### Exercise task A
State how many lines of the rows contain the string "tuning". Give only the number.

### Given text
»»

We're almost finished looking back at the year that was: 2012.
Before calculating sales data and median prices, we prefer to give agents time to enter late-in-the-year sales on the MLS. With a week's distance, we're now ready to close the books.
And here's the headline: The median price is clearly a lagging indicator.
We all know last year was busy, busy, busy, with demand significantly outstripping the supply of Manhattan Beach real estate for sale. We saw bidding wars. Crazy prices at times.
But the median price doesn't show that. For SFRs in all of MB, the median price went up by $5,000 last year. That's it. $5k.
As our graphic here shows (click to enlarge)
, the 2012 median price of $1.455M
is just a teeny nudge over 2011's $1.450M, and it remains below the figures recorded for 2009 and 2010.
Even though we've actually seen 2005-2007 prices in some sales this year – including one luxury property in the Martyrs neighborhood that sold at a 13% premium over 2007
– the median price citywide is much more like 2004 than even 2005.
Those prime peak years of 2005-2008, with medians in the 1.6s and 1.7s, are mere aspirations in terms of our citywide median price.
Where you do see very clear evidence of the ongoing recovery – and even the bounce – in our local market is in the total number of sales.
It's an absolutely clear and steady progression from a low number of sales in 2008-2009, to the 355
SFR sales recorded (on the MLS) in 2012.
Demand is not infinite, but we have no doubt that with more supply, we'd have easily seen another 20-50 sales.
The 2012 total of 355 MLS-reported sales scratches at the 361 recorded in 2006 and exceeds the total for the last year with some bubblicious activity, 2007.
Both of those years (2006-2007) showed evidence of the slow, but sure, turning of the market before its true, depressing dip in 2008-2009.

««

### Material supplied
»»

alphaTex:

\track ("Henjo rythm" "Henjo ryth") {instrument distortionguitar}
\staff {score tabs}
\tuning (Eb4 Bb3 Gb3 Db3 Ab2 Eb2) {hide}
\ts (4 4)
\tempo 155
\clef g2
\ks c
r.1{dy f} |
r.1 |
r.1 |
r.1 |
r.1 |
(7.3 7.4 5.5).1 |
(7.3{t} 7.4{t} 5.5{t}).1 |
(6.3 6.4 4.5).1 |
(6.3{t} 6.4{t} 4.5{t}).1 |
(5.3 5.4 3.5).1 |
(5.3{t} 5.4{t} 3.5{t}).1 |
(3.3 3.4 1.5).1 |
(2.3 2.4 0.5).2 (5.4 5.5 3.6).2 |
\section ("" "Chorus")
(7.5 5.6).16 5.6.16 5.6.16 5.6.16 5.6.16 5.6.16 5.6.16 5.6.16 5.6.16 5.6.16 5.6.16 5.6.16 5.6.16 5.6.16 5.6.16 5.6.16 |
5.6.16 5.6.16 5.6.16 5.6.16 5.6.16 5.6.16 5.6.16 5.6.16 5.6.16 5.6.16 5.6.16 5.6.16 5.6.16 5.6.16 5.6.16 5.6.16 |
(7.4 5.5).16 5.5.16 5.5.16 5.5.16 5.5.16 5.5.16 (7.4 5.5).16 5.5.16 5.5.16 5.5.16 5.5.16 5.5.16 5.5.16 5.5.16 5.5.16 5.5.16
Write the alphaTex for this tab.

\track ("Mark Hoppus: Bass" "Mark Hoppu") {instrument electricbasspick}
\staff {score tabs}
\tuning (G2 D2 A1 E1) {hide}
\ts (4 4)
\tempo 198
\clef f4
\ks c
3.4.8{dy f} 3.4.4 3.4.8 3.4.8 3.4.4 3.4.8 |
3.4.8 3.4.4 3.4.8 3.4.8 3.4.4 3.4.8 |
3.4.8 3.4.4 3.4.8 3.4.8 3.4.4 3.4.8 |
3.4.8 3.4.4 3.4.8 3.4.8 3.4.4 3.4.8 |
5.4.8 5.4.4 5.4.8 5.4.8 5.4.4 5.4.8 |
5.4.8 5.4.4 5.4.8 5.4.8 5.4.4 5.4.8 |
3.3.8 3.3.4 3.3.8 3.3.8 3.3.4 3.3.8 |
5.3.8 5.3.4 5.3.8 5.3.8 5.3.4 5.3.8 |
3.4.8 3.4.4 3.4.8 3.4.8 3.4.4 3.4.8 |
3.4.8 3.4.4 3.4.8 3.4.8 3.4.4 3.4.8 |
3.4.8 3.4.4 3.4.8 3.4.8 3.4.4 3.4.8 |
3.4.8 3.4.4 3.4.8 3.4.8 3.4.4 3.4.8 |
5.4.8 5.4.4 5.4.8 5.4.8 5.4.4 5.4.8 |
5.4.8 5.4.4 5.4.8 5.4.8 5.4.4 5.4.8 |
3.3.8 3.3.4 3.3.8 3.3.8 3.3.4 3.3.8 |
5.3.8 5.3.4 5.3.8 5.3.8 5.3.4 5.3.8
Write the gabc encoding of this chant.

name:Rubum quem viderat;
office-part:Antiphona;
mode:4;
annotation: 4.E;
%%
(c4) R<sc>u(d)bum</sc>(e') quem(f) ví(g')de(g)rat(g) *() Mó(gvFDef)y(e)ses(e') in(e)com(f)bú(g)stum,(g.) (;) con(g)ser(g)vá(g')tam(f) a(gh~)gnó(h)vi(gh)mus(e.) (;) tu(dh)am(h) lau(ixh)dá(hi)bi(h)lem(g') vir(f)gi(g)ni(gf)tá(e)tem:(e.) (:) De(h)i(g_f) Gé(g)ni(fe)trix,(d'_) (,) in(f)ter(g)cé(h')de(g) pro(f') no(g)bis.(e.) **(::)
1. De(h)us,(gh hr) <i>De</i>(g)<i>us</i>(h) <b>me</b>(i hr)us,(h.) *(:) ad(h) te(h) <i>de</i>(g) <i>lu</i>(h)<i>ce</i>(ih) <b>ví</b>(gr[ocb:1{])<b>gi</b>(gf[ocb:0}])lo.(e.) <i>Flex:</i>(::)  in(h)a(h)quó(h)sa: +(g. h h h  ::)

««

### Exercise task B
Say whether each statement agrees with the Manhattan Beach sales text: (i) the 2012 median price for single-family homes across Manhattan Beach rose by $5,000 over 2011; (ii) the 2012 median price was higher than the figures for 2009 and 2010; (iii) more MLS sales were recorded in 2006 than in 2012. Answer yes or no for each, quoting the words of the text that decide it.

### Correct answer A
2

### Correct answer B
(i) Yes: "For SFRs in all of MB, the median price went up by $5,000 last year."
(ii) No: "it remains below the figures recorded for 2009 and 2010."
(iii) Yes: "The 2012 total of 355 MLS-reported sales scratches at the 361 recorded in 2006"